So, all of this makes it easier to enter data on the web, a great thing. I asked the question this morning, “who enters the most data on the internet?”. The answer is spammers. It is generally thought that 90% of all e-mail sent is spam, and a quick glance at my blog’s spam counter sees 7,300 fake comments caught compared to 56 real comments.
So, why will HTML 5 forms be such a problem? Well, at the moment, spammers use automated tools to crawl the internet, looking for forms to fill in to spread their advertising links or perform XSS attacks. To bypass most validation, the crawlers look for labeled form fields to fill in. Quite simply, HTML 5 forms will make this job easier.
Instead of labelling forms with “e-mail”, there’s now a specific input type <input type=”email”> which validate an e-mail address. Common anti-spam methods of adding a second e-mail field hidden to normal users will be ignored as there is a clear (and CSS visible) e-mail address field.
Forms validation may be useful for the normal user, but it’s even more useful for the spammer. With limits of input fields now being contained in plain text in the input, it makes it trivial for bots to enter correct data.

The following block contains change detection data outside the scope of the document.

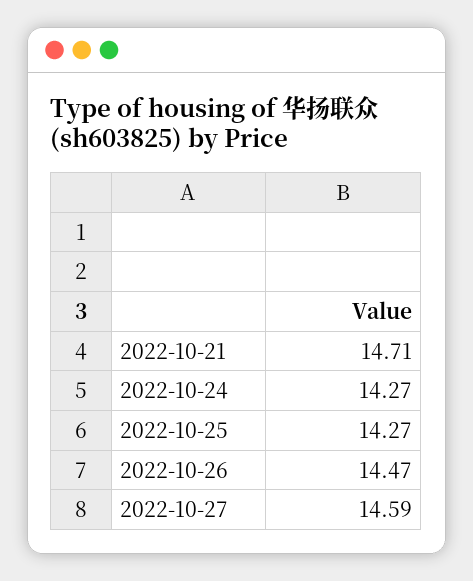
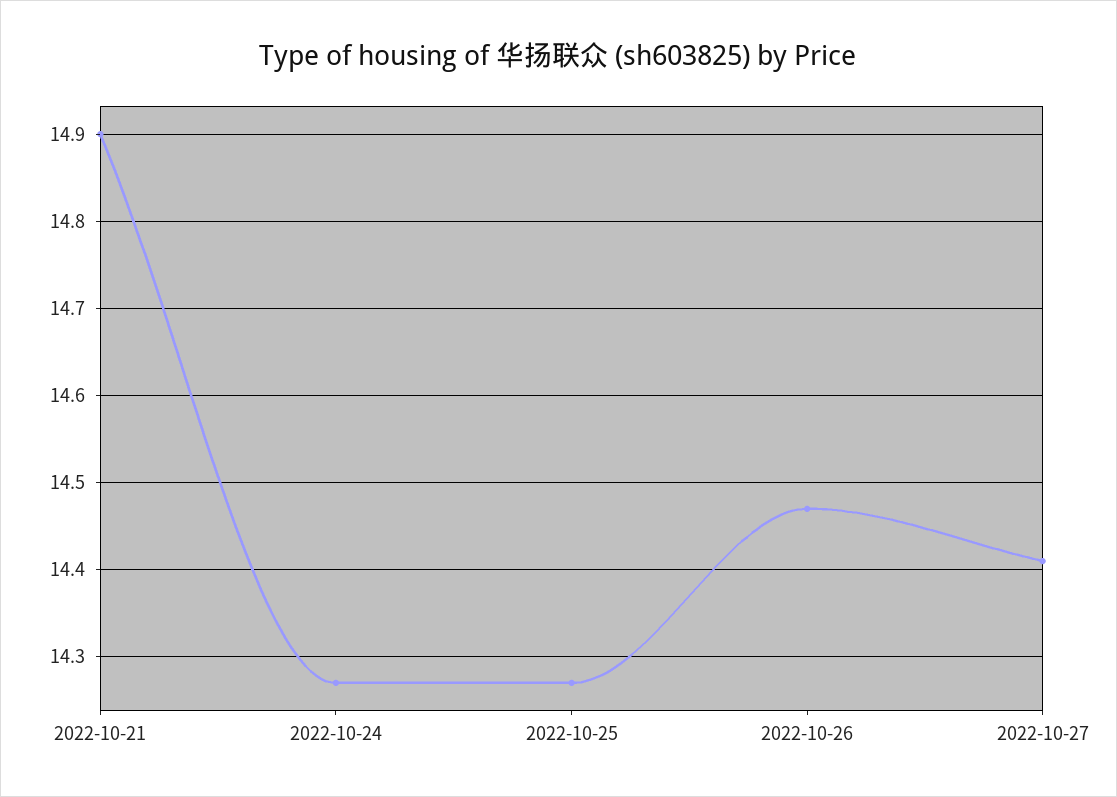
  {
-   "2022-10-21": 14.71,
+   "2022-10-21": 14.9,
    "2022-10-24": 14.27,
    "2022-10-25": 14.27,
    "2022-10-26": 14.47,
-   "2022-10-27": 14.59
+   "2022-10-27": 14.41
  }

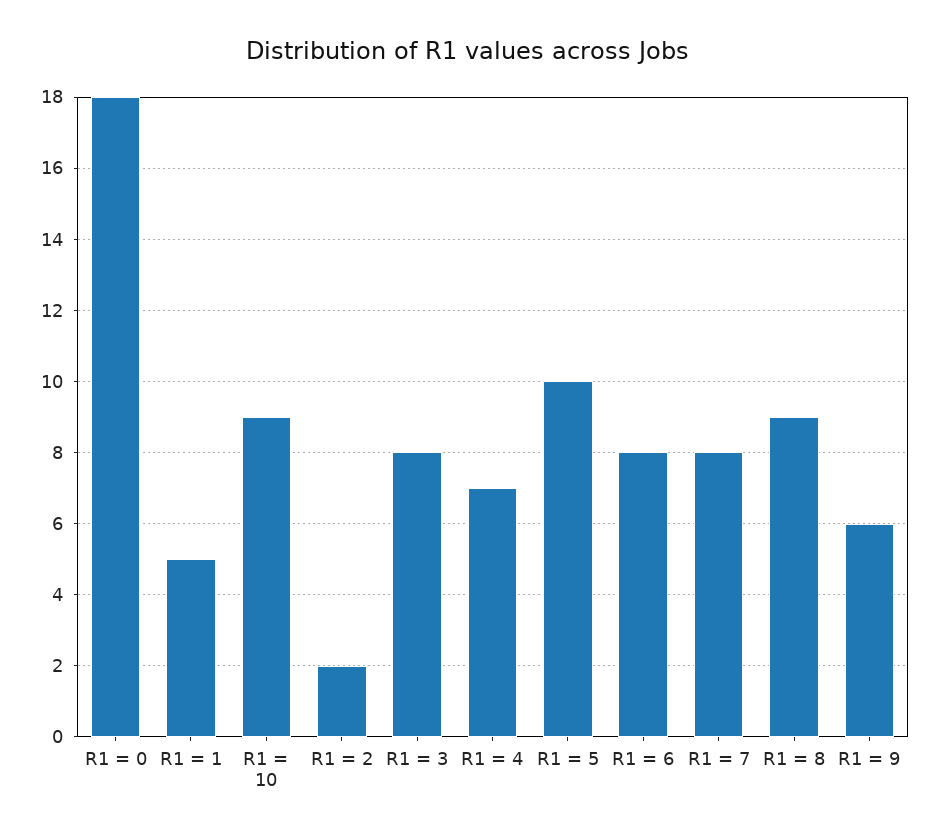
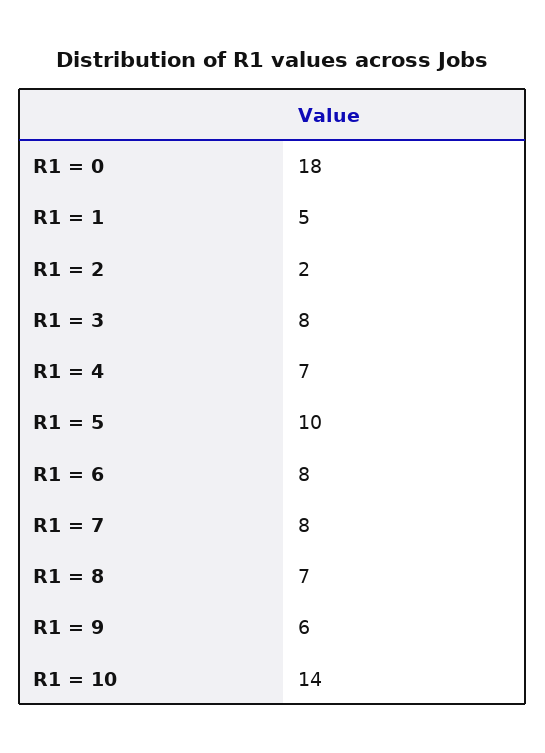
  {
    "R1 = 0": 18,
    "R1 = 1": 5,
-   "R1 = 10": 9,
+   "R1 = 10": 14,
    "R1 = 2": 2,
    "R1 = 3": 8,
    "R1 = 4": 7,
    "R1 = 5": 10,
    "R1 = 6": 8,
    "R1 = 7": 8,
-   "R1 = 8": 9,
+   "R1 = 8": 7,
    "R1 = 9": 6
  }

So, what can be done about this? Well, I’m not sure. There are some anti-spam methods that will still work, for instance timing the entrance to the page and seeing how long it took to complete the form. Very short times are spam, short times are sent for moderation and normal times are approved. There’s captcha, which is inaccessible and then there’s blacklisting, which hasn’t worked for years.
If you have any theories, please share them here. If there’s a solution or something the working group can do to make spam more difficult rather than easier, it should get into the spec sooner, rather than later.